Нам предстояло тщательно изучить трофейный самолет, снять с него все летные характеристики, не погубив при этом ни машину, ни тем более летчика. Таков был приказ командования. Дело усложнялось еще и слишком ничтожным ресурсом немецких турбореактивных осевых двигателей ЮМО-004 – около двух часов. В течение такого короткого времени один из двигателей обычно загорался в полете, угрожая пожаром всему самолету.

Кому же поручить необычный самолет? Кто из хорошо мне известных испытателей сумеет разгадать этот технический ребус, не совершив роковой ошибки, расплата за которую – смерть? Не ночь и не день ломал я голову над этим вопросом.

= = = =

Задания:
a - Сколько времени, по словам отрывка о трофейном самолете, могли проработать немецкие двигатели ЮМО-004?
b - Переведите на английский язык предложение из отрывка о трофейном самолете: «Кому же поручить необычный самолет?»
c - Продолжите отрывок об испытании трофейного самолета, начиная сразу после его последнего предложения.
Записи взяты из другого источника.

Выдержки из данных:
= = = =

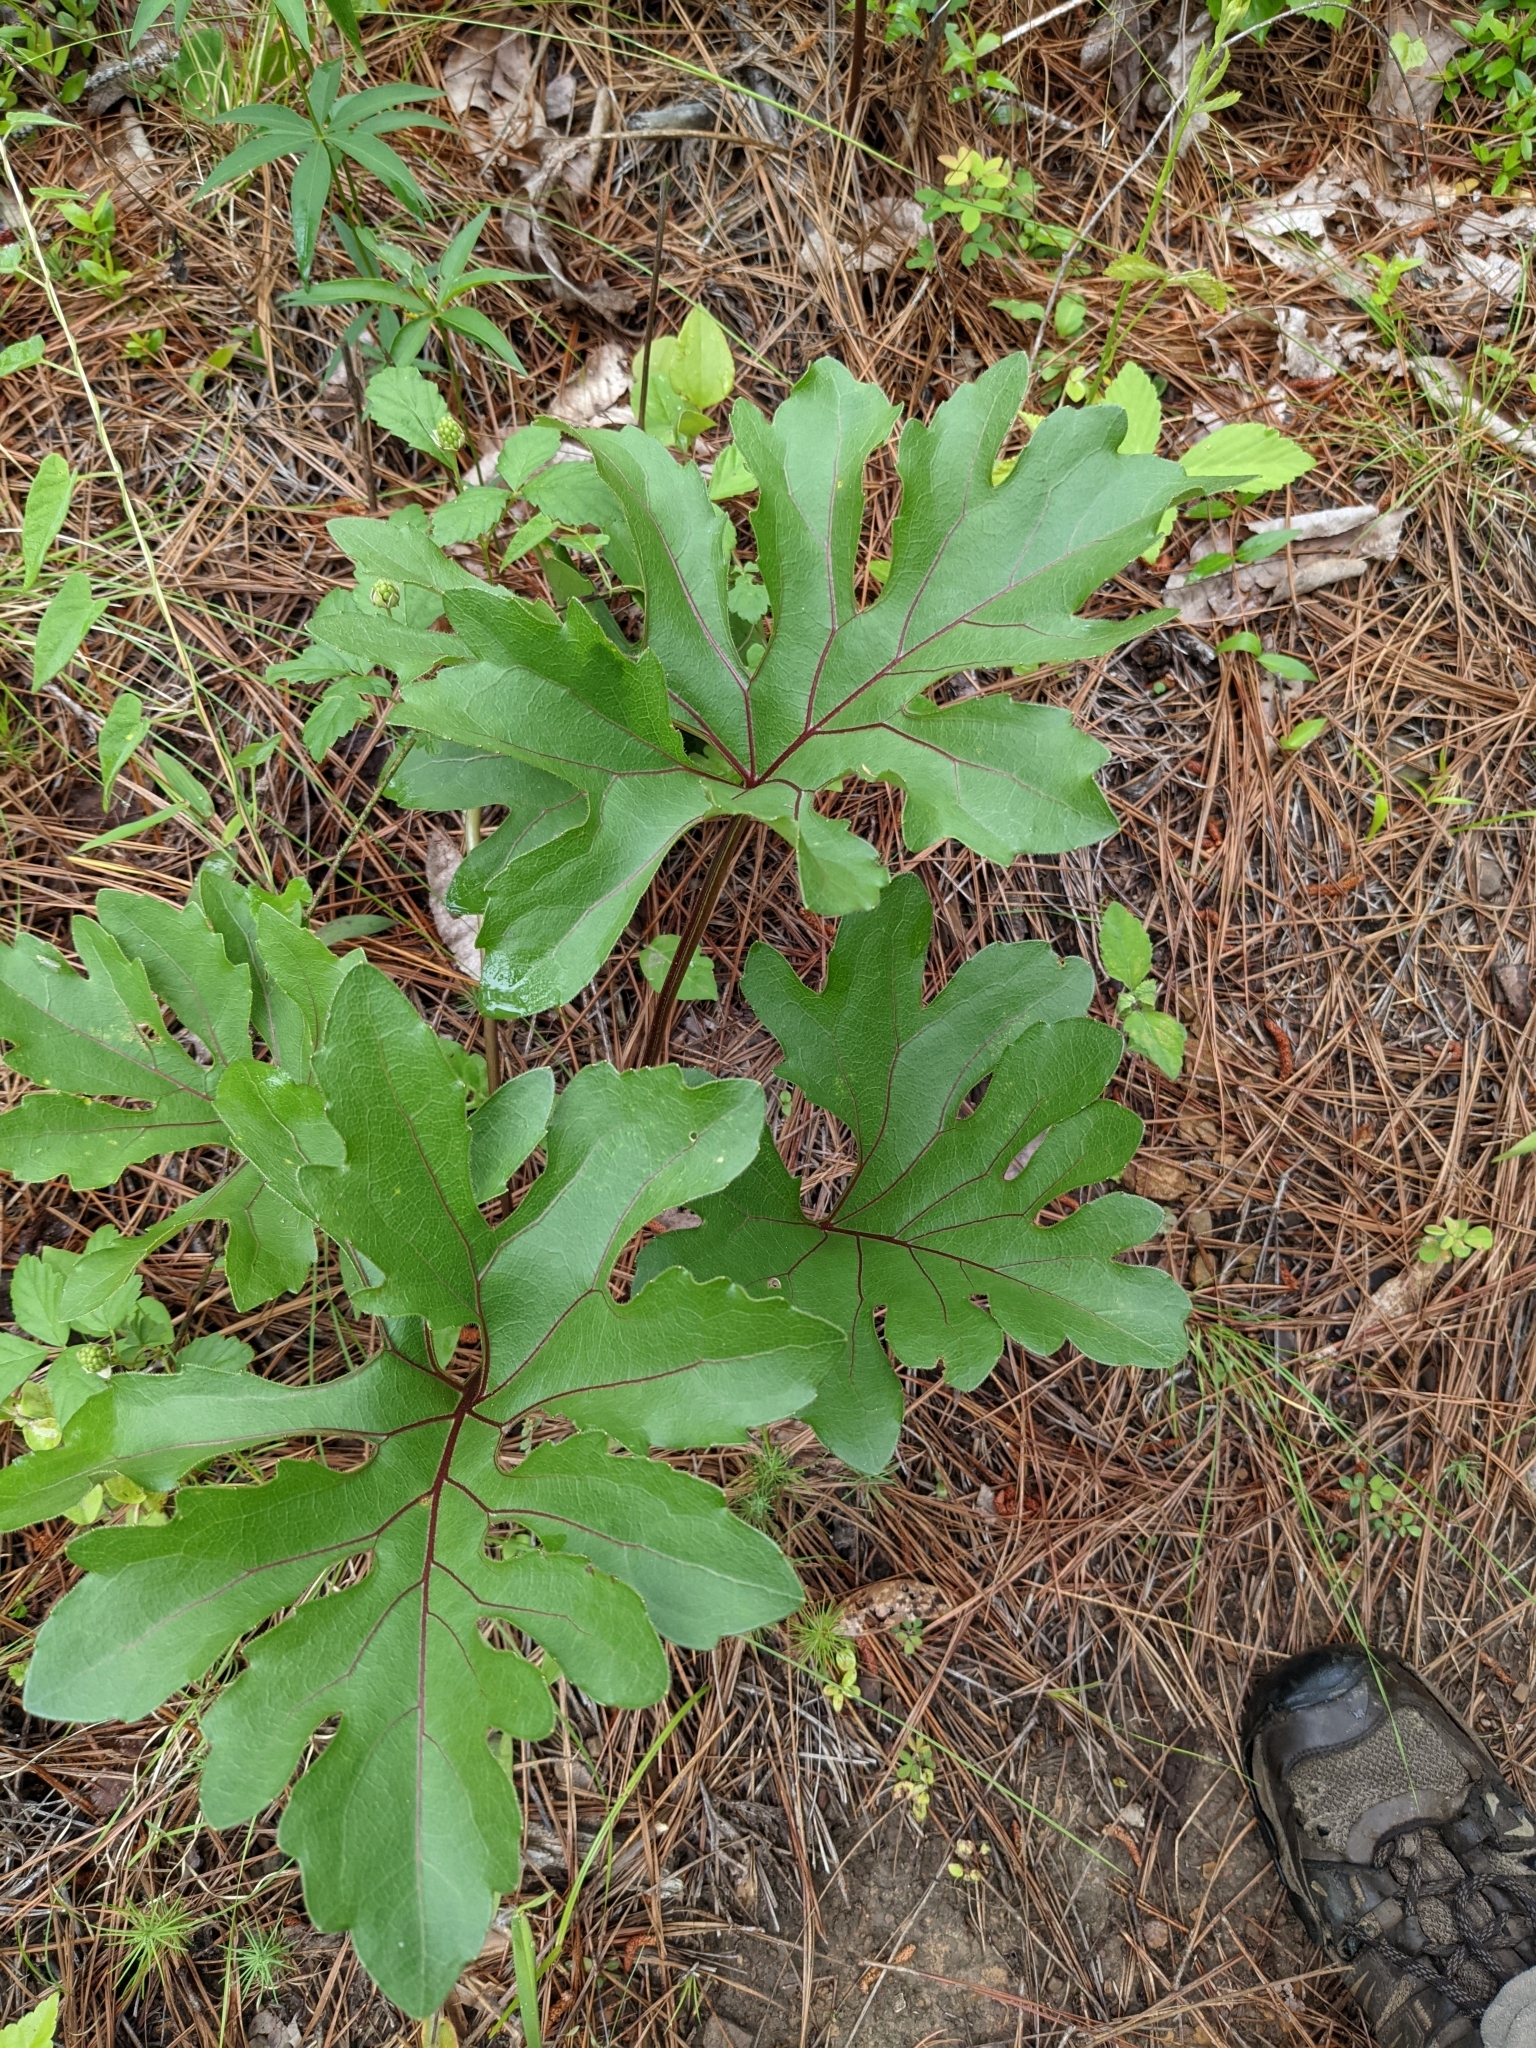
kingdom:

= = = =

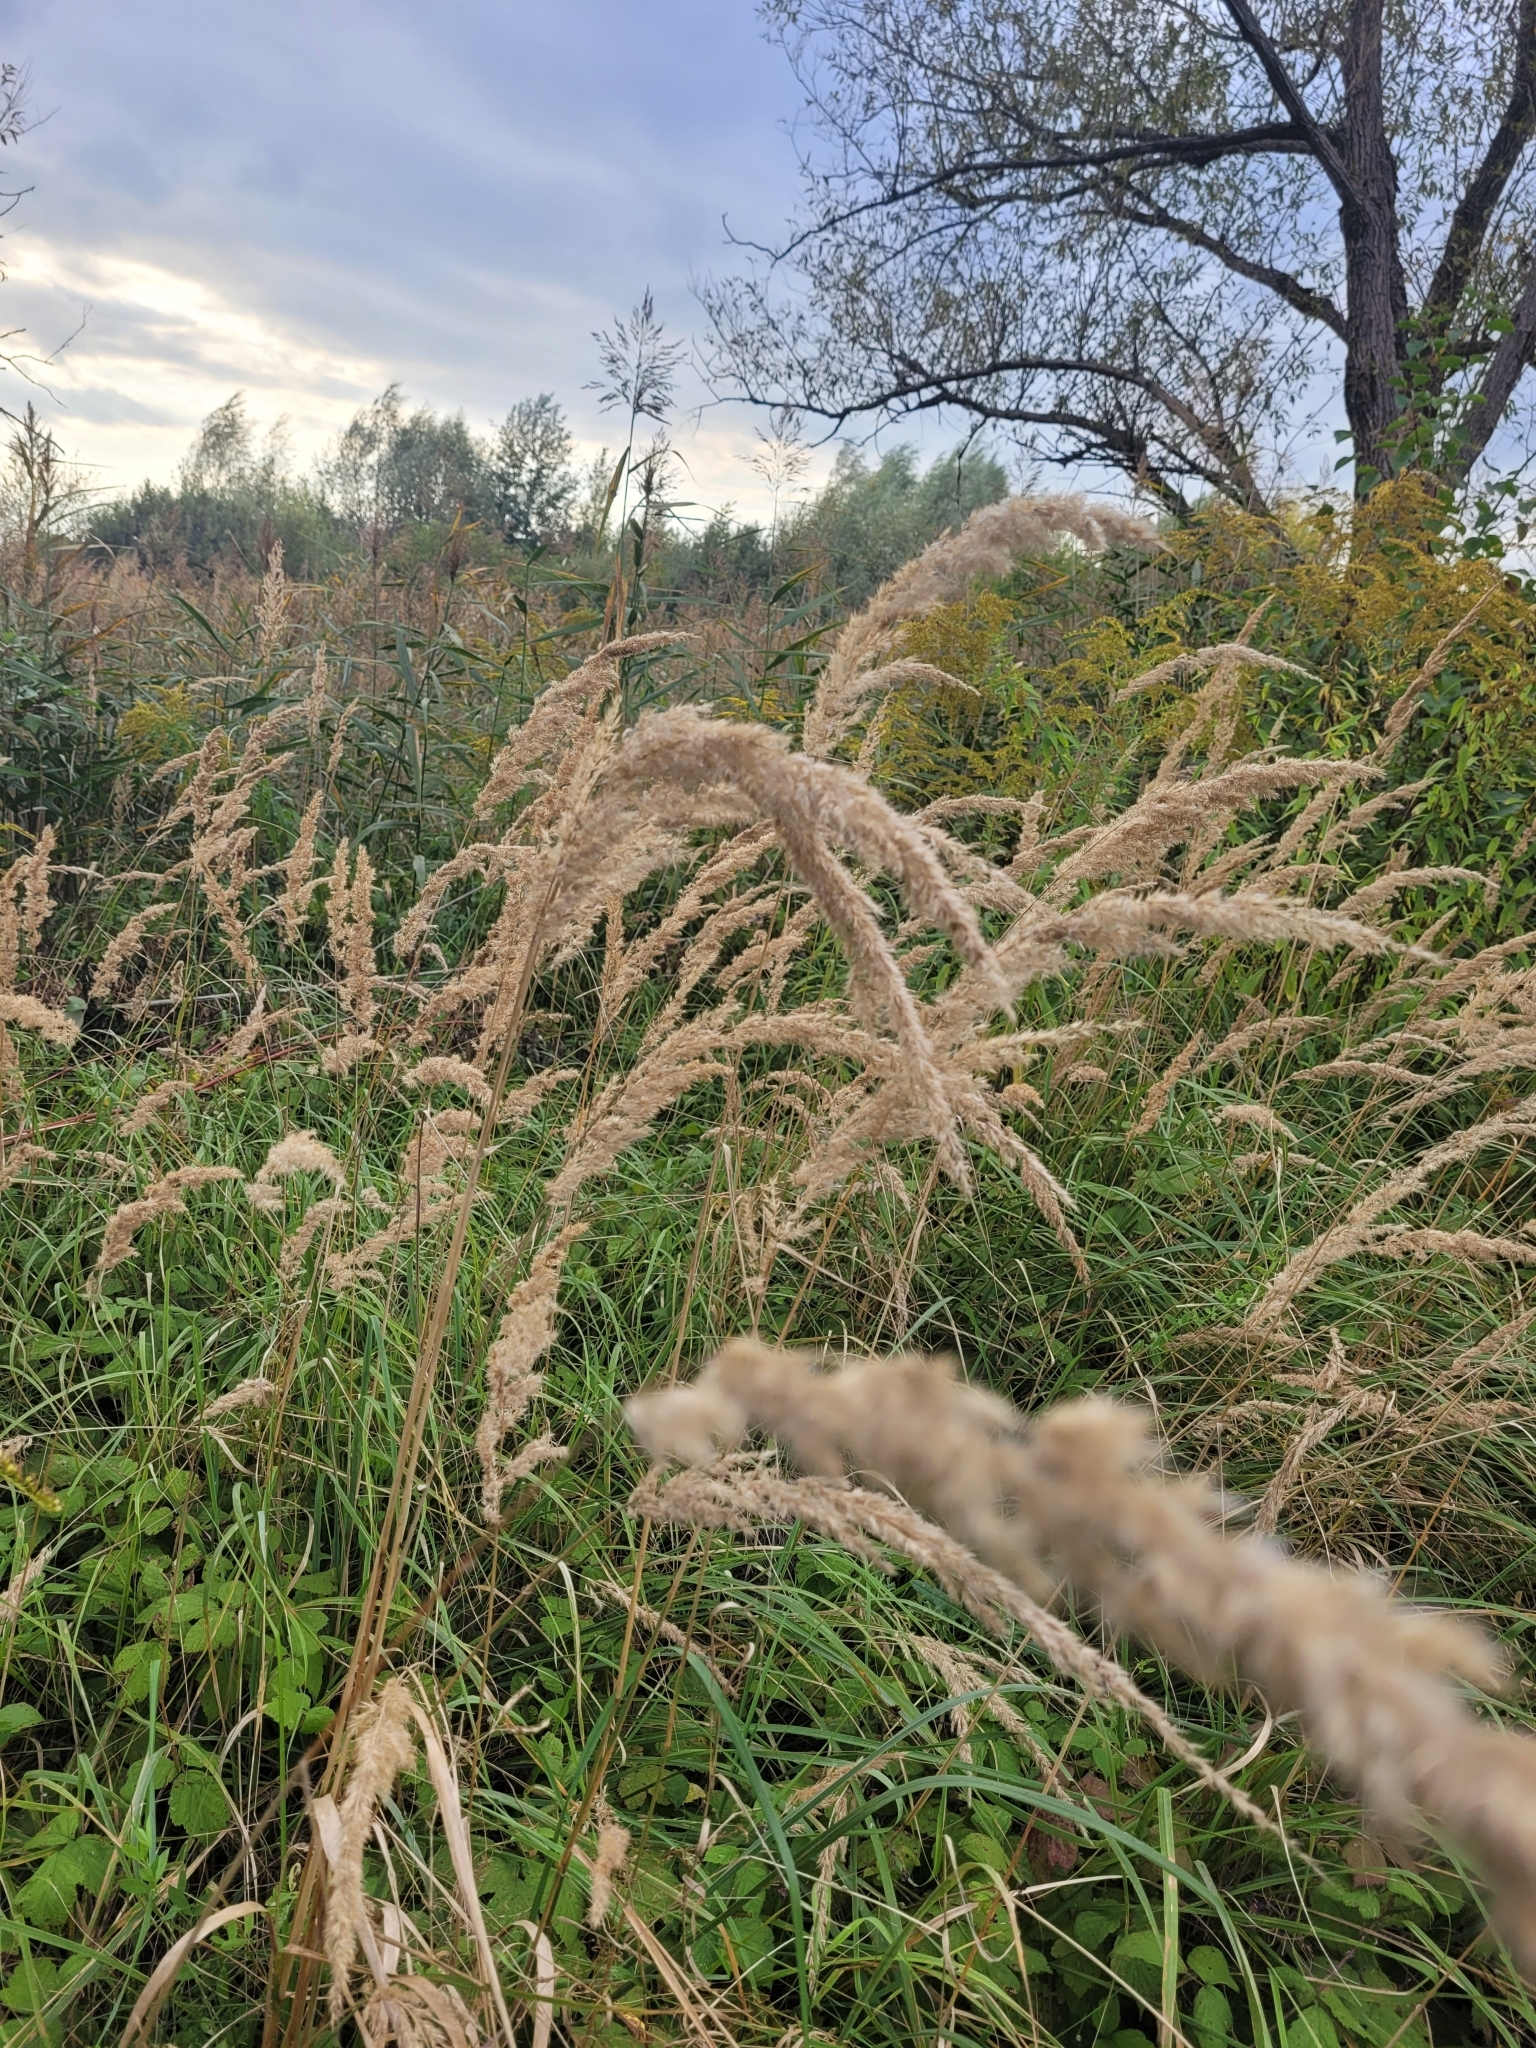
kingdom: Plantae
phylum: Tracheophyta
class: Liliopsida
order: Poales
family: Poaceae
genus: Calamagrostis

= = = =

Ответы по порядку:
a - Около двух часов.

b - Who, then, should be entrusted with the unusual aircraft?

c -
Здесь, безусловно, нужен хороший инженер-летчик, способный самостоятельно, быть может, в самый неподходящий, критический момент, решить любой внезапно возникший вопрос. Мой выбор остановился на начальнике отдела испытаний истребительных самолетов инженере-летчике Андрее Григорьевиче Кочеткове, А. Г. Кочетков начал самостоятельно летать в 1929 году, через десять лет окончил Военно-воздушную инженерную академию имени Н. Е. Жуковского. Встретившись на выпуске с начальником НИИ ВВС комдивом А. И. Филиным, он попросился в испытатели. Комдив удовлетворил его просьбу. Ничем внешне не выделяющийся, среднего роста, с круглым открытым лицом и ладно скроенной крепкой фигурой, всегда жизнерадостный и веселый, Кочетков как-то сразу врос в испытательскую среду. Особенно крепко Андрей Григорьевич запомнился мне после одного случая.

В тот день выполнялся облет нового опытного высотного истребителя МиГ-1. Один экземпляр самолета испытании потерпел катастрофу, погиб старейший заводской летчик-испытатель Аркадий Никитович Екатов.

Облет обычно производится несколькими летчиками.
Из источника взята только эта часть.